For students who first receive awards in the 2007-2008 academic year, section 661(4)(f) of the Education Law now specifies that a student who does not have a U.S. high school diploma or the recognized equivalent must receive a passing score on a federally approved ability-to-benefit test that has been identified by the NYS Board of Regents as satisfying the eligibility requirements of this section and that has been independently administered and evaluated as defined by the Commissioner of Education.

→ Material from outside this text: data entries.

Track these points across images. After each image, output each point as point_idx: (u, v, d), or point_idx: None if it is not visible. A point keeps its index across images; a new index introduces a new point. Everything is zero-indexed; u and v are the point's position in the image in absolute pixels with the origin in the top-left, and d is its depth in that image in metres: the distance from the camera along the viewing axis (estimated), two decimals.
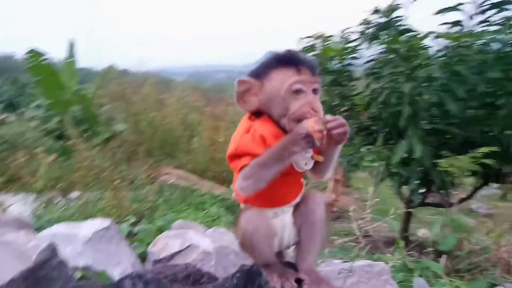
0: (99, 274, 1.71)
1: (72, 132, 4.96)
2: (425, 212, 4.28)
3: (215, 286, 1.17)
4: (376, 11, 3.18)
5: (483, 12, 2.82)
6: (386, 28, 3.15)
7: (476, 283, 1.97)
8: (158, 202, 3.84)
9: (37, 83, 6.82)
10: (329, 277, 1.49)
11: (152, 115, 6.94)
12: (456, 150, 2.62)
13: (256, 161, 1.06)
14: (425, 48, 2.95)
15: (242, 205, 1.23)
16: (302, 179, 1.25)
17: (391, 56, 3.04)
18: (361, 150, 3.39)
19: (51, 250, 1.36)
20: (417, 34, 2.99)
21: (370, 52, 3.32)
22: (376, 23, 3.22)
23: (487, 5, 2.78)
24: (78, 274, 1.68)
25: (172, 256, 1.83)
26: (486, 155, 2.35)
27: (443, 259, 2.16)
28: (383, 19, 3.18)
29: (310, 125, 1.00)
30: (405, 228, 3.34)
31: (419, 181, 3.00)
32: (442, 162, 2.52)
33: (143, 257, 2.07)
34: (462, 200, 3.28)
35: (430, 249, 2.38)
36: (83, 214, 3.20)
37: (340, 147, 1.13)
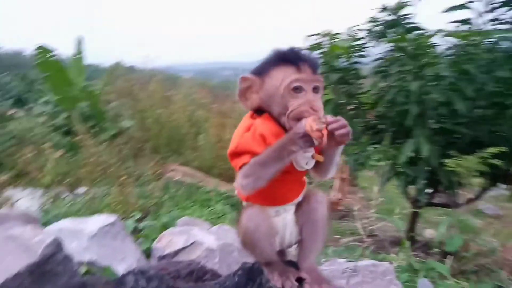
0: (104, 269, 1.73)
1: (79, 128, 5.00)
2: (432, 213, 4.24)
3: (216, 284, 1.17)
4: (384, 9, 3.15)
5: (492, 10, 2.77)
6: (394, 26, 3.11)
7: (482, 285, 1.95)
8: (163, 199, 3.87)
9: (45, 79, 6.87)
10: (333, 276, 1.49)
11: (159, 112, 6.94)
12: (464, 150, 2.59)
13: (255, 160, 1.06)
14: (433, 46, 2.91)
15: (244, 203, 1.23)
16: (304, 178, 1.24)
17: (398, 55, 3.00)
18: (368, 149, 3.36)
19: (56, 245, 1.38)
20: (425, 32, 2.95)
21: (377, 50, 3.29)
22: (383, 21, 3.19)
23: (497, 3, 2.74)
24: (83, 269, 1.70)
25: (177, 252, 1.84)
26: (494, 156, 2.32)
27: (449, 260, 2.14)
28: (391, 17, 3.14)
29: (309, 124, 0.98)
30: (411, 228, 3.31)
31: (426, 181, 2.96)
32: (450, 162, 2.49)
33: (148, 253, 2.09)
34: (470, 201, 3.24)
35: (436, 249, 2.36)
36: (90, 209, 3.24)
37: (341, 148, 1.12)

In 2007, the Regents adopted a new section 145-2.15 of the Regulations of the Commissioner of Education concerning the approved tests, how satisfactory scores will be determined, and the criteria for independent test administration. In 2007, the Regents adopted a new section 145-2.15 of the Regulations of the Commissioner of Education concerning the approved tests, how satisfactory scores will be determined, and the criteria for independent test administration. In July 2015, the Regents approved the following ability-to-benefit tests to be used to determine eligibility for State financial aid: the Accuplacer (Reading Comprehension, Sentence Skills, and Arithmetic), Wonderlic Basic Skills Test (WBST), Spanish Wonderlic Basic Skills Test (Spanish WBST), and CELSA (Combined English Language Skills Assessment). The CELSA is approved providing the applicant also takes a math component from one of the other approved tests. This requirement applies to students at eligible institutions receiving their first award in 2007-2008.

Effective Summer 2015, students must have taken one of the above tests (either administered by paper or online) identified by the Board of Regents.

Effective summer 2008-09, first-time recipients must take and pass an approved ability-to-benefit test within the institution's add/drop period to establish award eligibility in that term.

The minimum passing score an institution sets on an approved ATB test must first be approved by the Board of Regents. Determinations about minimum passing scores on approved ATB tests should be strongly linked to the institution’s admission and financial aid policies, as well as with the level of curricula and academic support provided to students.

Beginning in 2011, each institution that offers ATB tests to qualify students for financial aid will certify annually, by July 1, that its procedures meet the requirements of Section 145-2.15 of Commissioner’s Regulations, which implements the amended ATB requirements.